_Work instruction_:
As you restate the entries, keep every word intact and leave out whatever images they hold.

_Exercise inputs_:
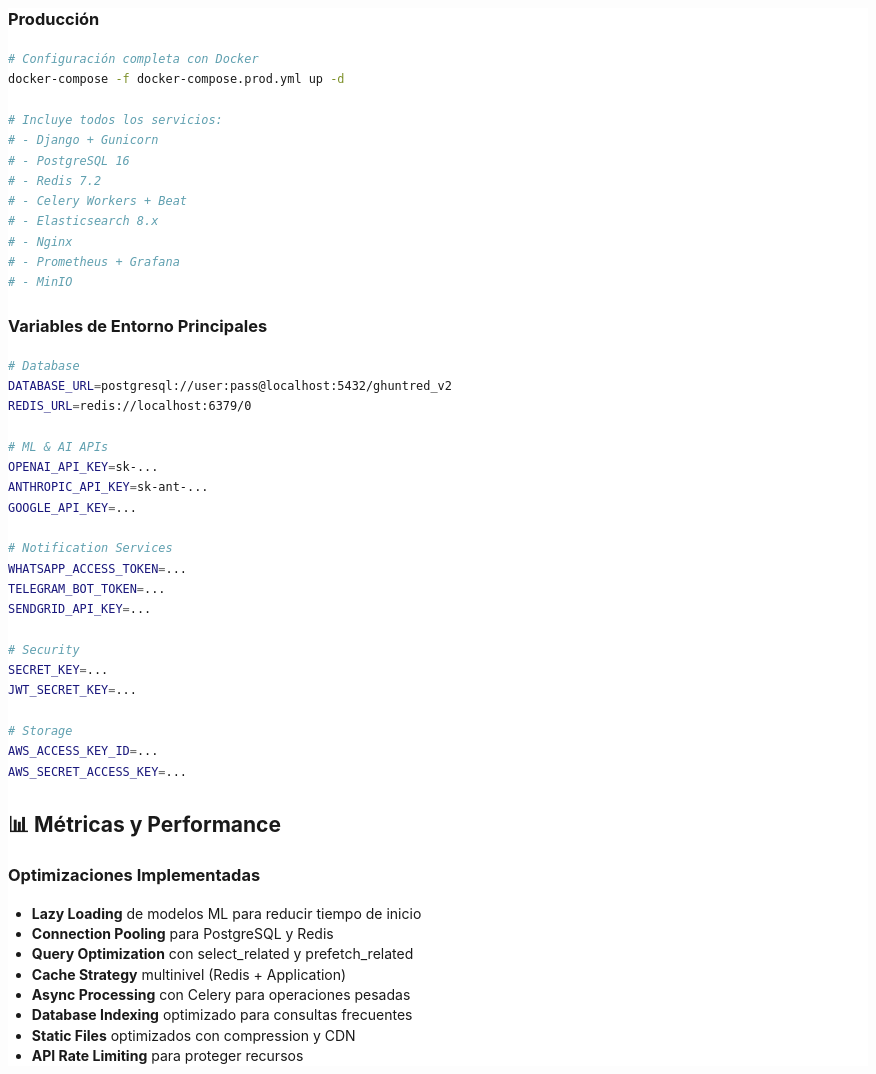 ### Producción
```bash
# Configuración completa con Docker
docker-compose -f docker-compose.prod.yml up -d

# Incluye todos los servicios:
# - Django + Gunicorn
# - PostgreSQL 16
# - Redis 7.2
# - Celery Workers + Beat
# - Elasticsearch 8.x
# - Nginx
# - Prometheus + Grafana
# - MinIO
```

### Variables de Entorno Principales
```bash
# Database
DATABASE_URL=postgresql://user:pass@localhost:5432/ghuntred_v2
REDIS_URL=redis://localhost:6379/0

# ML & AI APIs
OPENAI_API_KEY=sk-...
ANTHROPIC_API_KEY=sk-ant-...
GOOGLE_API_KEY=...

# Notification Services
WHATSAPP_ACCESS_TOKEN=...
TELEGRAM_BOT_TOKEN=...
SENDGRID_API_KEY=...

# Security
SECRET_KEY=...
JWT_SECRET_KEY=...

# Storage
AWS_ACCESS_KEY_ID=...
AWS_SECRET_ACCESS_KEY=...
```

## 📊 Métricas y Performance

### Optimizaciones Implementadas
- **Lazy Loading** de modelos ML para reducir tiempo de inicio
- **Connection Pooling** para PostgreSQL y Redis
- **Query Optimization** con select_related y prefetch_related
- **Cache Strategy** multinivel (Redis + Application)
- **Async Processing** con Celery para operaciones pesadas
- **Database Indexing** optimizado para consultas frecuentes
- **Static Files** optimizados con compression y CDN
- **API Rate Limiting** para proteger recursos
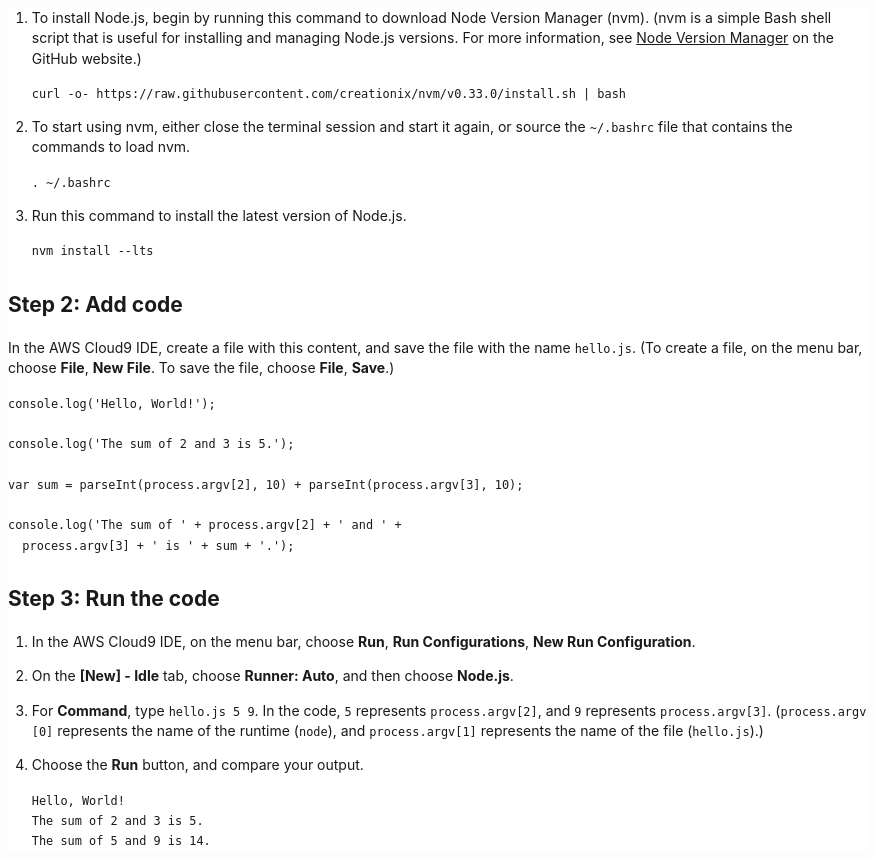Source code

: 1. To install Node\.js, begin by running this command to download Node Version Manager \(nvm\)\. \(nvm is a simple Bash shell script that is useful for installing and managing Node\.js versions\. For more information, see [Node Version Manager](https://github.com/creationix/nvm/blob/master/README.md) on the GitHub website\.\)

   ```
   curl -o- https://raw.githubusercontent.com/creationix/nvm/v0.33.0/install.sh | bash
   ```

1. To start using nvm, either close the terminal session and start it again, or source the `~/.bashrc` file that contains the commands to load nvm\.

   ```
   . ~/.bashrc
   ```

1. Run this command to install the latest version of Node\.js\.

   ```
   nvm install --lts
   ```

## Step 2: Add code<a name="sample-nodejs-code"></a>

In the AWS Cloud9 IDE, create a file with this content, and save the file with the name `hello.js`\. \(To create a file, on the menu bar, choose **File**, **New File**\. To save the file, choose **File**, **Save**\.\)

```
console.log('Hello, World!');

console.log('The sum of 2 and 3 is 5.');

var sum = parseInt(process.argv[2], 10) + parseInt(process.argv[3], 10);

console.log('The sum of ' + process.argv[2] + ' and ' +
  process.argv[3] + ' is ' + sum + '.');
```

## Step 3: Run the code<a name="sample-nodejs-run"></a>

1. In the AWS Cloud9 IDE, on the menu bar, choose **Run**, **Run Configurations**, **New Run Configuration**\.

1. On the **\[New\] \- Idle** tab, choose **Runner: Auto**, and then choose **Node\.js**\.

1. For **Command**, type `hello.js 5 9`\. In the code, `5` represents `process.argv[2]`, and `9` represents `process.argv[3]`\. \(`process.argv[0]` represents the name of the runtime \(`node`\), and `process.argv[1]` represents the name of the file \(`hello.js`\)\.\)

1. Choose the **Run** button, and compare your output\.

   ```
   Hello, World!
   The sum of 2 and 3 is 5.
   The sum of 5 and 9 is 14.
   ```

_Answer_:
 ### Producción
```bash
# Configuración completa con Docker
docker-compose -f docker-compose.prod.yml up -d

# Incluye todos los servicios:
# - Django + Gunicorn
# - PostgreSQL 16
# - Redis 7.2
# - Celery Workers + Beat
# - Elasticsearch 8.x
# - Nginx
# - Prometheus + Grafana
# - MinIO
```

### Variables de Entorno Principales
```bash
# Database
DATABASE_URL=postgresql://user:pass@localhost:5432/ghuntred_v2
REDIS_URL=redis://localhost:6379/0

# ML & AI APIs
OPENAI_API_KEY=sk-...
ANTHROPIC_API_KEY=sk-ant-...
GOOGLE_API_KEY=...

# Notification Services
WHATSAPP_ACCESS_TOKEN=...
TELEGRAM_BOT_TOKEN=...
SENDGRID_API_KEY=...

# Security
SECRET_KEY=...
JWT_SECRET_KEY=...

# Storage
AWS_ACCESS_KEY_ID=...
AWS_SECRET_ACCESS_KEY=...
```

## 📊 Métricas y Performance

### Optimizaciones Implementadas
- **Lazy Loading** de modelos ML para reducir tiempo de inicio
- **Connection Pooling** para PostgreSQL y Redis
- **Query Optimization** con select_related y prefetch_related
- **Cache Strategy** multinivel (Redis + Application)
- **Async Processing** con Celery para operaciones pesadas
- **Database Indexing** optimizado para consultas frecuentes
- **Static Files** optimizados con compression y CDN
- **API Rate Limiting** para proteger recursos
Source code

: 1. To install Node\.js, begin by running this command to download Node Version Manager \(nvm\)\. \(nvm is a simple Bash shell script that is useful for installing and managing Node\.js versions\. For more information, see [Node Version Manager](https://github.com/creationix/nvm/blob/master/README.md) on the GitHub website\.\)

   ```
   curl -o- https://raw.githubusercontent.com/creationix/nvm/v0.33.0/install.sh | bash
   ```

1. To start using nvm, either close the terminal session and start it again, or source the `~/.bashrc` file that contains the commands to load nvm\.

   ```
   . ~/.bashrc
   ```

1. Run this command to install the latest version of Node\.js\.

   ```
   nvm install --lts
   ```

## Step 2: Add code<a name="sample-nodejs-code"></a>

In the AWS Cloud9 IDE, create a file with this content, and save the file with the name `hello.js`\. \(To create a file, on the menu bar, choose **File**, **New File**\. To save the file, choose **File**, **Save**\.\)

```
console.log('Hello, World!');

console.log('The sum of 2 and 3 is 5.');

var sum = parseInt(process.argv[2], 10) + parseInt(process.argv[3], 10);

console.log('The sum of ' + process.argv[2] + ' and ' +
  process.argv[3] + ' is ' + sum + '.');
```

## Step 3: Run the code<a name="sample-nodejs-run"></a>

1. In the AWS Cloud9 IDE, on the menu bar, choose **Run**, **Run Configurations**, **New Run Configuration**\.

1. On the **\[New\] \- Idle** tab, choose **Runner: Auto**, and then choose **Node\.js**\.

1. For **Command**, type `hello.js 5 9`\. In the code, `5` represents `process.argv[2]`, and `9` represents `process.argv[3]`\. \(`process.argv[0]` represents the name of the runtime \(`node`\), and `process.argv[1]` represents the name of the file \(`hello.js`\)\.\)

1. Choose the **Run** button, and compare your output\.

   ```
   Hello, World!
   The sum of 2 and 3 is 5.
   The sum of 5 and 9 is 14.
   ```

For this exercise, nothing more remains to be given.